Fungal pathogenicity in plants requires a conserved mitogen-activated protein kinase (MAPK) cascade homologous to the yeast filamentous growth pathway. How this signaling cascade is activated during infection remains poorly understood. In the soil-borne vascular wilt fungus Fusarium oxysporum, the orthologous MAPK Fmk1 (Fusarium MAPK1) is essential for root penetration and pathogenicity in tomato (Solanum lycopersicum) plants.

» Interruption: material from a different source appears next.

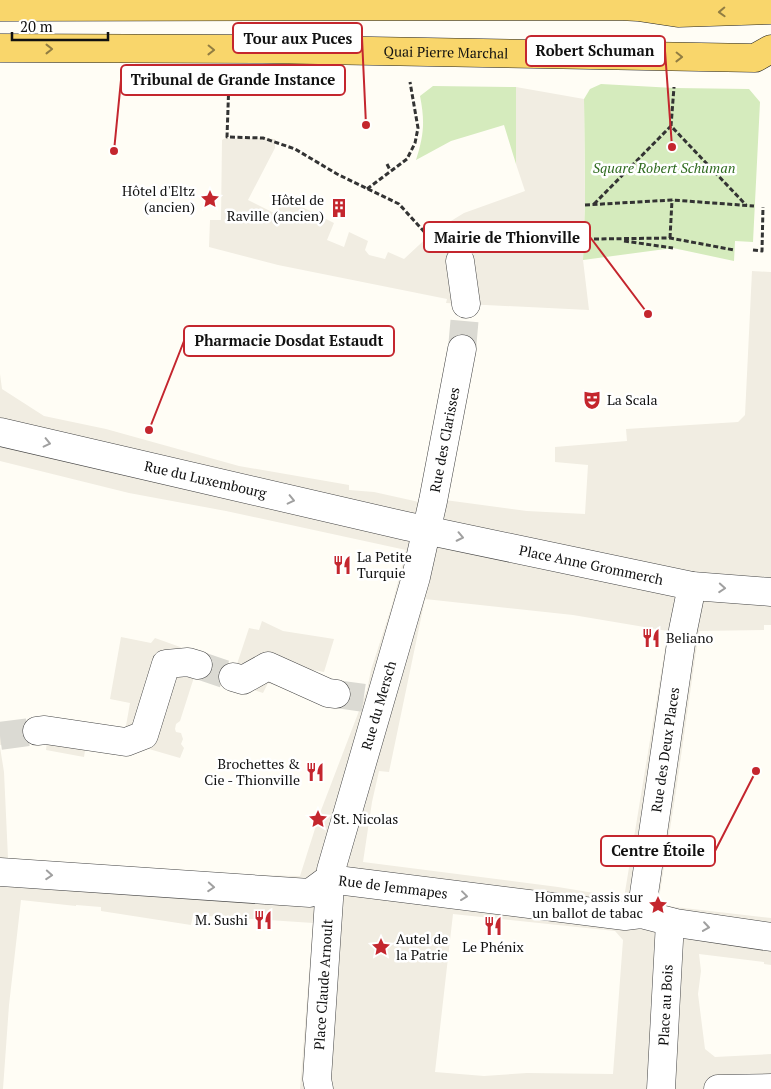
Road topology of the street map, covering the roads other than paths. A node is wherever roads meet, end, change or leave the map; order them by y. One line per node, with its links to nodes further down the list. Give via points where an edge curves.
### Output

Here, we show that Msb2, a highly glycosylated transmembrane protein, is required for surface-induced phosphorylation of Fmk1 and contributes to a subset of Fmk1-regulated functions related to invasive growth and virulence. Mutants lacking Msb2 share characteristic phenotypes with the Δfmk1 mutant, including defects in cellophane invasion, penetration of the root surface, and induction of vascular wilt symptoms in tomato plants. In contrast with Δfmk1, Δmsb2 mutants were hypersensitive to cell wall targeting compounds, a phenotype that was exacerbated in a Δmsb2 Δfmk1 double mutant. These results suggest that the membrane mucin Msb2 promotes invasive growth and plant infection upstream of Fmk1 while contributing to cell integrity through a distinct pathway.